*Text block*.
Income received by the Fund from sources within foreign countries may be subject to withholding and other taxes imposed by such countries. Tax treaties and conventions between certain countries and the U.S. may reduce or eliminate such taxes. If more than 50% of the value of the Fund's total assets at the close of its taxable year consists of securities of foreign corporations, the Fund may be able to elect to "pass through" to the Fund's shareholders the amount of eligible foreign income and similar taxes paid by the Fund. If this election is made, a shareholder generally subject to tax will be required to include in gross income (in addition to taxable dividends actually received) his or her pro rata share of the foreign taxes paid by the Fund, and may be entitled either to deduct (as an itemized deduction) his or her pro rata share of foreign taxes in computing his or her taxable income or to use it as a foreign tax credit against his or her U.S. federal income tax liability, subject to certain limitations. In particular, a shareholder must hold his or her shares (without protection from risk of loss) on the ex-dividend date and for at least 15 more days during the 30-day period surrounding the ex-dividend date to be eligible to claim a foreign tax credit with respect to a gain dividend. No deduction for foreign taxes may be claimed by a shareholder who does not itemize deductions. Each shareholder will be notified within 60 days after the close of the Fund's taxable year whether the foreign taxes paid by the Fund will "pass through" for that year.

*Request A*. According to the passage on foreign taxes, within how many days after the close of the Fund's taxable year will each shareholder be told whether the foreign taxes paid will "pass through"?
The rows below this text are unrelated to it.

*Supplied information*.
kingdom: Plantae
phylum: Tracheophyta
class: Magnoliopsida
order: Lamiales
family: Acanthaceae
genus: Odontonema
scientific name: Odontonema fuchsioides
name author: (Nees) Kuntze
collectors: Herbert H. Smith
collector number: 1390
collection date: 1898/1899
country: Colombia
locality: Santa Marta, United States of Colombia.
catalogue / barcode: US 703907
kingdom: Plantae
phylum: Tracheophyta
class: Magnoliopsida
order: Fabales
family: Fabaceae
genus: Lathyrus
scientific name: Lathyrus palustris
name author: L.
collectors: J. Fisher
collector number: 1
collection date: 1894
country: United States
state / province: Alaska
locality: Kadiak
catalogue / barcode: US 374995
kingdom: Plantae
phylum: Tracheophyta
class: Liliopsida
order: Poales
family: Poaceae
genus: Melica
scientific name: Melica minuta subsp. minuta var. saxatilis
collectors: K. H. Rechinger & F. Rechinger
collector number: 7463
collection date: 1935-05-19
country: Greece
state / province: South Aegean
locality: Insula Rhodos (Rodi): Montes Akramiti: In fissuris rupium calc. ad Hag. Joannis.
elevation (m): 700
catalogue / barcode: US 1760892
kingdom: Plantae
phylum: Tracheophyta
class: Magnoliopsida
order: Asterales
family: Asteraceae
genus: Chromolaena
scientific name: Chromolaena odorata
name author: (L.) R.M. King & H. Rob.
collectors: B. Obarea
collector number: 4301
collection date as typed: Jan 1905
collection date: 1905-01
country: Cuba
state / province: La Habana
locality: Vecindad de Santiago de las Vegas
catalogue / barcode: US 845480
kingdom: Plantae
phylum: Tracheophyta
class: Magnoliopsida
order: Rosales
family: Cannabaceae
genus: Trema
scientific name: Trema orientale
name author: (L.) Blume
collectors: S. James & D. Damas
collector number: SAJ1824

*Request B*. Rewrite the rows as a numbered list, from the row containing "state / province: South Aegean" through the last row, leaving out blank lines.

*Finished answer A*. Within 60 days.

*Finished answer B*.
1. state / province: South Aegean
2. locality: Insula Rhodos (Rodi): Montes Akramiti: In fissuris rupium calc. ad Hag. Joannis.
3. elevation (m): 700
4. catalogue / barcode: US 1760892
5. kingdom: Plantae
6. phylum: Tracheophyta
7. class: Magnoliopsida
8. order: Asterales
9. family: Asteraceae
10. genus: Chromolaena
11. scientific name: Chromolaena odorata
12. name author: (L.) R.M. King & H. Rob.
13. collectors: B. Obarea
14. collector number: 4301
15. collection date as typed: Jan 1905
16. collection date: 1905-01
17. country: Cuba
18. state / province: La Habana
19. locality: Vecindad de Santiago de las Vegas
20. catalogue / barcode: US 845480
21. kingdom: Plantae
22. phylum: Tracheophyta
23. class: Magnoliopsida
24. order: Rosales
25. family: Cannabaceae
26. genus: Trema
27. scientific name: Trema orientale
28. name author: (L.) Blume
29. collectors: S. James & D. Damas
30. collector number: SAJ1824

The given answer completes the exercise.